Grateful Holmes happy to be back


With a piece of his skull at home as a constant reminder of what he has been through, former Ryder Cup player JB Holmes resumes his career at Torrey Pines tomorrow.

Holmes, a member of America's winning team in Louisville four years ago, underwent brain surgery in September and then was air-lifted back to hospital a month later after suffering an allergic reaction.

His return to action comes at the Farmers Insurance Open, where the field includes Phil Mickelson, Ernie Els and England's Justin Rose in his first appearance since becoming a father for the second time.

Holmes, out since he withdrew from the USPGA Championship in August with vertigo-like symptoms, was found to have Chiari malformations, structural defects in the part of the brain which controls balance.

"It feels like it's been forever, but I'm just happy to be back," the 29-year-old said.

"I've been working pretty hard the last few weeks and I'm ready to see how it goes. It was a long process, but I guess compared to a lot of people I caught it fairly quick."

He started feeling ill in May and went to a succession of doctors without success before one proposed an operation.

"The surgery went well, then about a month later I started getting fluid around the scar and got real sick. I ended up being allergic to the glue (used to fix a titanium plate) and a stitch came loose.

"They had me on so much painkillers I didn't remember much. I started out in Campbellsville and woke up in Baltimore - I remember vaguely getting on the plane and getting off."

Looking back on the whole episode in his life Holmes said: "It's scary at first. I got to the hospital, started putting on the gown and it was like 'Wow, I'm about to have brain surgery'. It really hits you then.

"But you've just got to put your faith in God and just hope everything comes out good."

As for the piece of skull taken out he added: "I've got it in my closet on the ledge of a window and see it every day.

"It's not really a souvenir. I asked the guy if I could have it because I grew it, so I figured I may as well keep it. It's just a reminder that I'm very fortunate to be able to go through something like that and be able to come back and play."

How he plays competitively remains to be seen.

The biggest hitter on the PGA Tour last season, he said: "I haven't got all my swing speed back yet, but it's gradually coming."

Rose's daughter Charlotte was born oan New Year's Day and he said on his website: "My mind has been so far removed from golf - it's been great.

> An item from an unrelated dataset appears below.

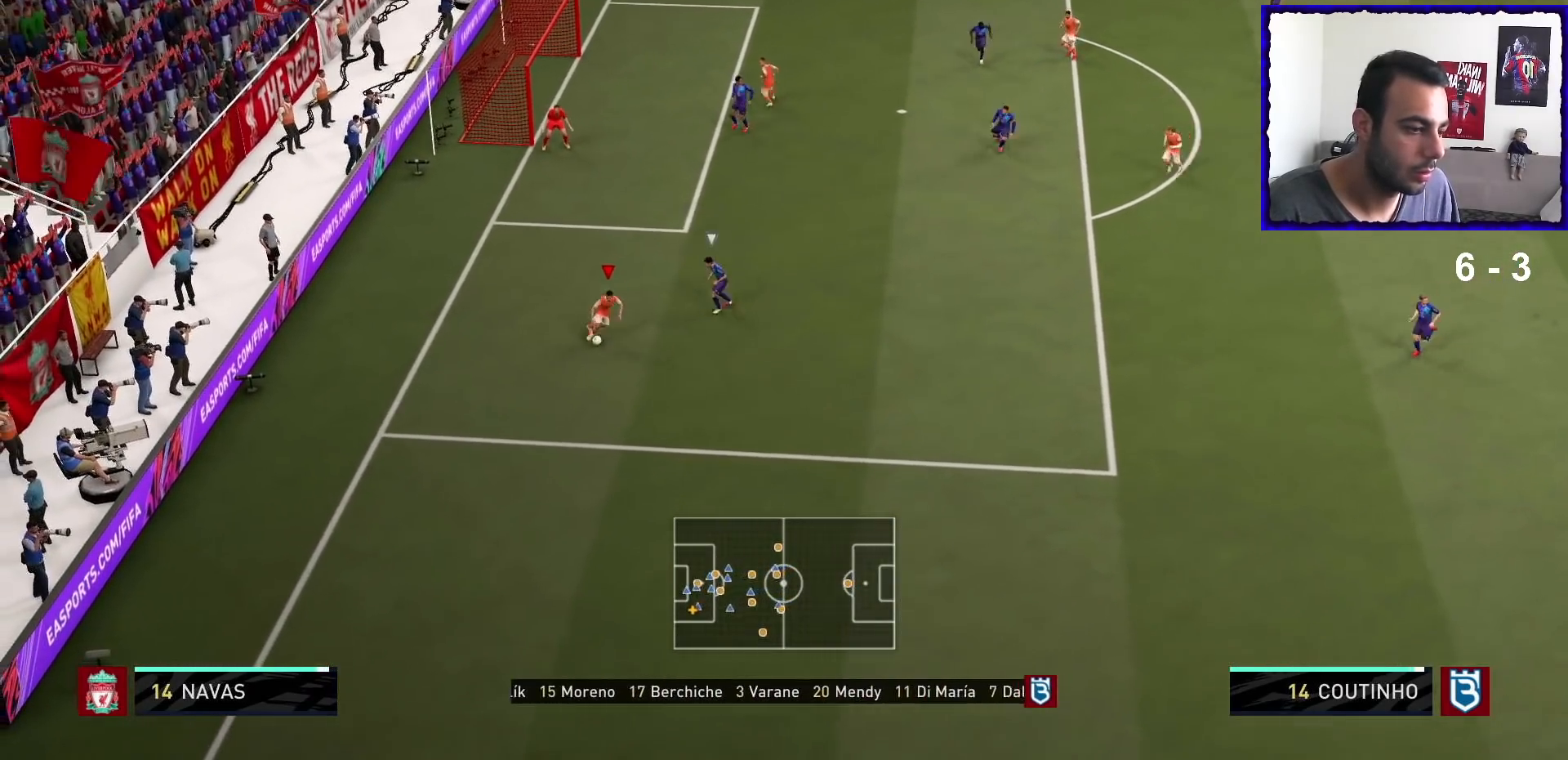
{"buttons": [], "left_stick": "right", "right_stick": "center", "events": [[67, "left_stick", "right"], [167, "right_stick", "right"], [334, "right_stick", "left"], [434, "right_stick", "center"]]}
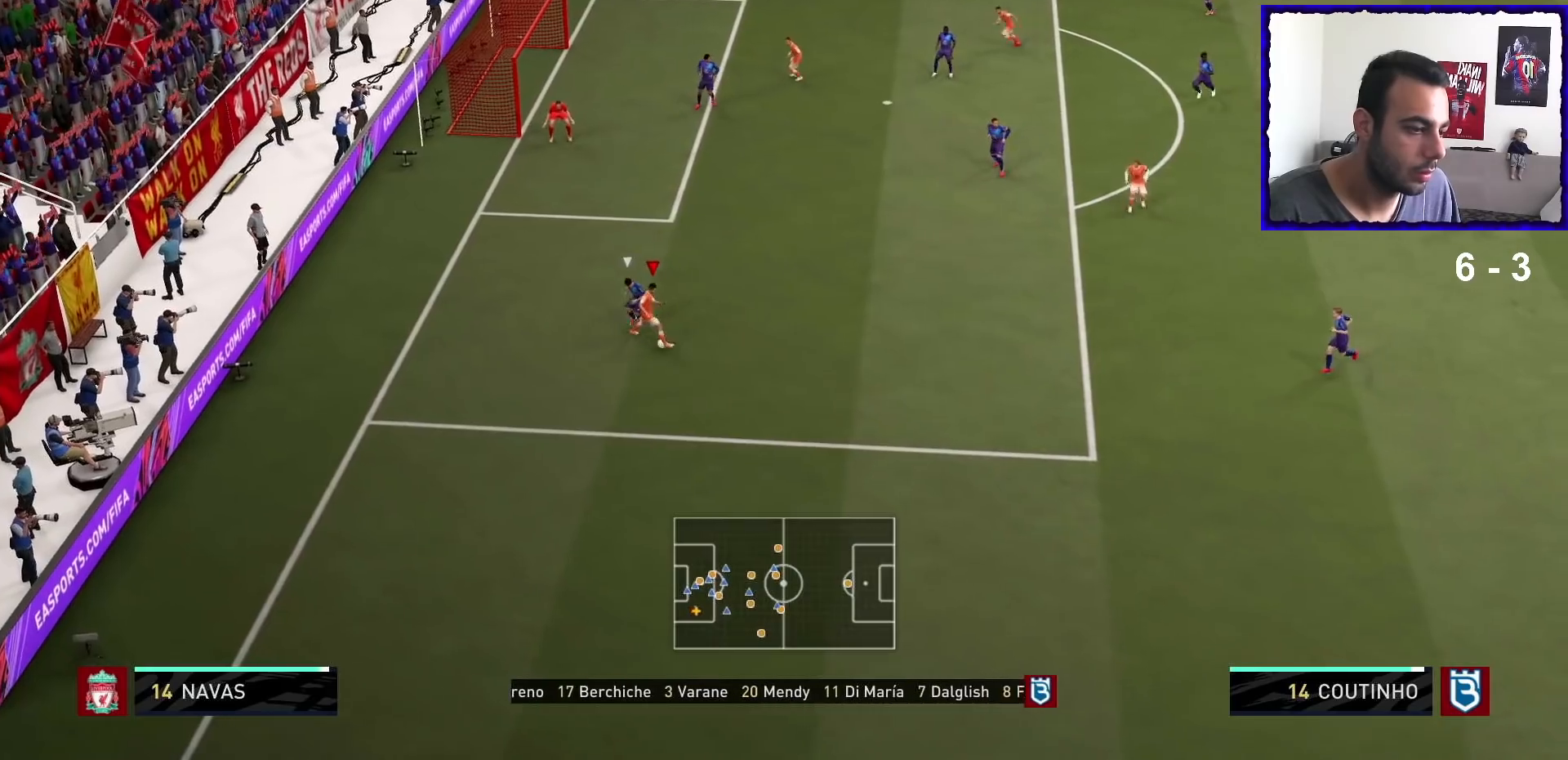
{"buttons": ["R1"], "left_stick": "right", "right_stick": "center", "events": [[267, "R1", "down"]]}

"It's been a real privilege to have the time to enjoy the birth and not have to rush off to work. That happened last time with Leo.

"Saying that, it's now been seven weeks off and I've realised how much I'm beginning to miss competing and how refreshed I feel.

"It's great to feel that way heading into the year. I'm excited about the year ahead and I feel my game has held up really well over the off-season.

"I'm clear on what needed improving. Hopefully the areas I've been focusing on will pay off."